Wait another few moments for it come back online…
[root@dec01 ~]# ping dec06 PING dec06.tuc.noao.edu (140.252.27.26) 56(84) bytes of data. 64 bytes from dec06.tuc.noao.edu (140.252.27.26): icmp_seq=1 ttl=64 time=0.810 ms ^C --- dec06.tuc.noao.edu ping statistics --- 1 packets transmitted, 1 received, 0% packet loss, time 655ms rtt min/avg/max/mdev = 0.810/0.810/0.810/0.000 ms
Then add it back into the cluster:
[root@dec01 ~]# mmaddnode -N dec06 Fri Mar 30 16:32:42 MST 2012: mmaddnode: Processing node dec06.tuc.noao.edu mmaddnode: Command successfully completed mmaddnode: Warning: Not all nodes have proper GPFS license designations. Use the mmchlicense command to designate licenses as needed. mmaddnode: Propagating the cluster configuration data to all affected nodes. This is an asynchronous process. [root@dec01 ~]# mmchlicense client -N dec06 The following nodes will be designated as possessing GPFS client licenses: dec06.tuc.noao.edu Please confirm that you accept the terms of the GPFS client Licensing Agreement. The full text can be found at www.ibm.com/software/sla Enter "yes" or "no": yes mmchlicense: Command successfully completed mmchlicense: Propagating the cluster configuration data to all affected nodes. This is an asynchronous process.

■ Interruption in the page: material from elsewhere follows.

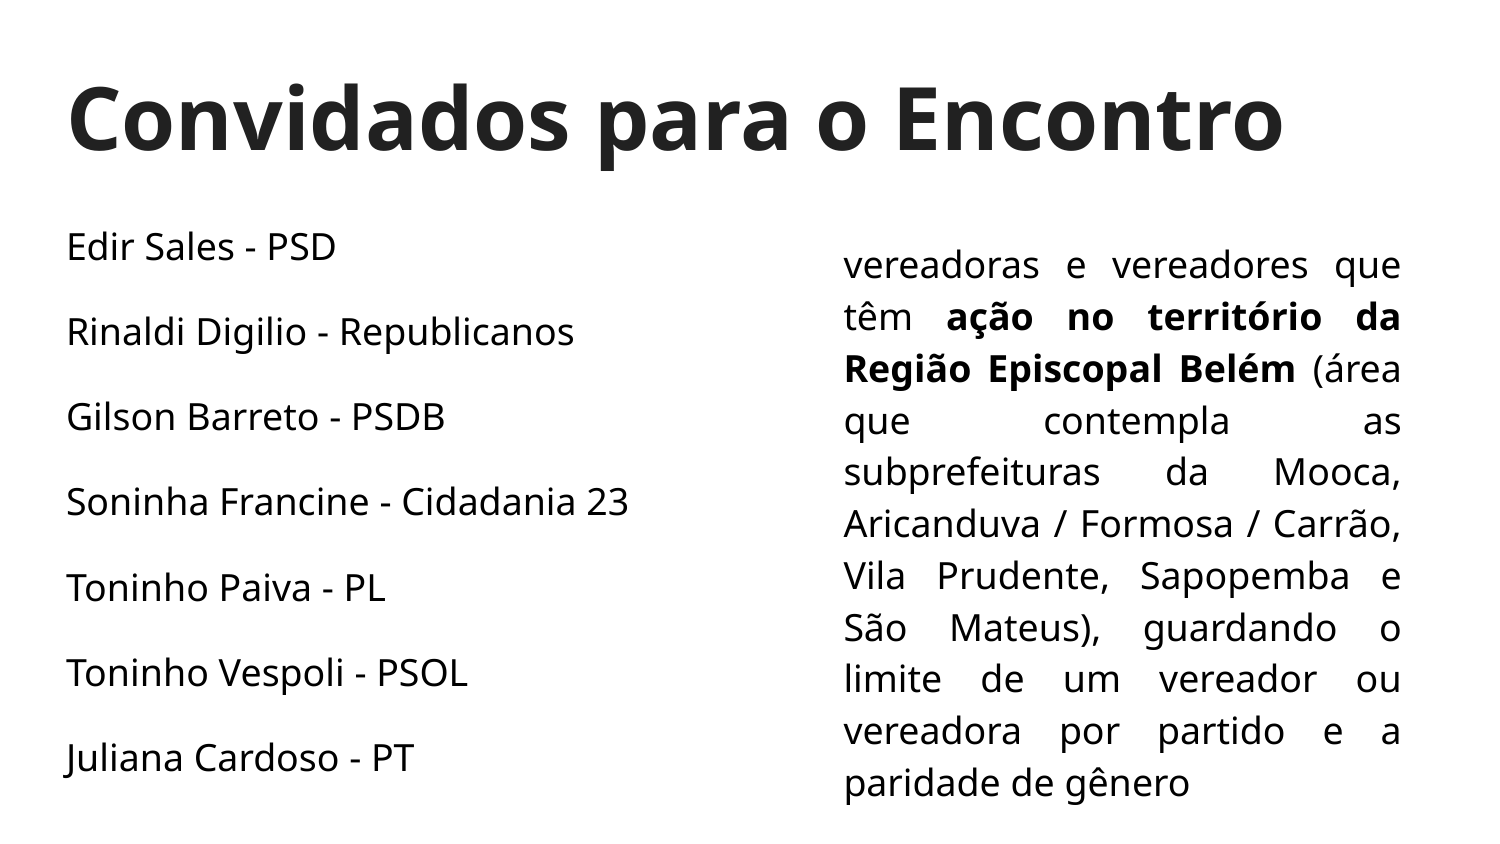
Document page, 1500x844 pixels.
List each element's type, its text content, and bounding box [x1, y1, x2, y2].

And the node is now back into a rational state:
[root@dec01 ~]# mmgetstate -N dec06 Node number Node name GPFS state ------------------------------------------ 18 dec06 down
2012-03-31 at 10:47
If you are just re-provisioning the node. You could always just copy the /var/mmfs/gen/mmsdrfs file from a node already in the GPFS cluster. Then GPFS would start up on the reinstalled node.
2012-03-31 at 23:13
@adamparker That’s a good point. It may also be easier to automate replacing the cluster config file with puppet instead of deleting/readding the node. My goal is to have it so puppet can handle both re-adding existing clients and adding new ones fully unattended.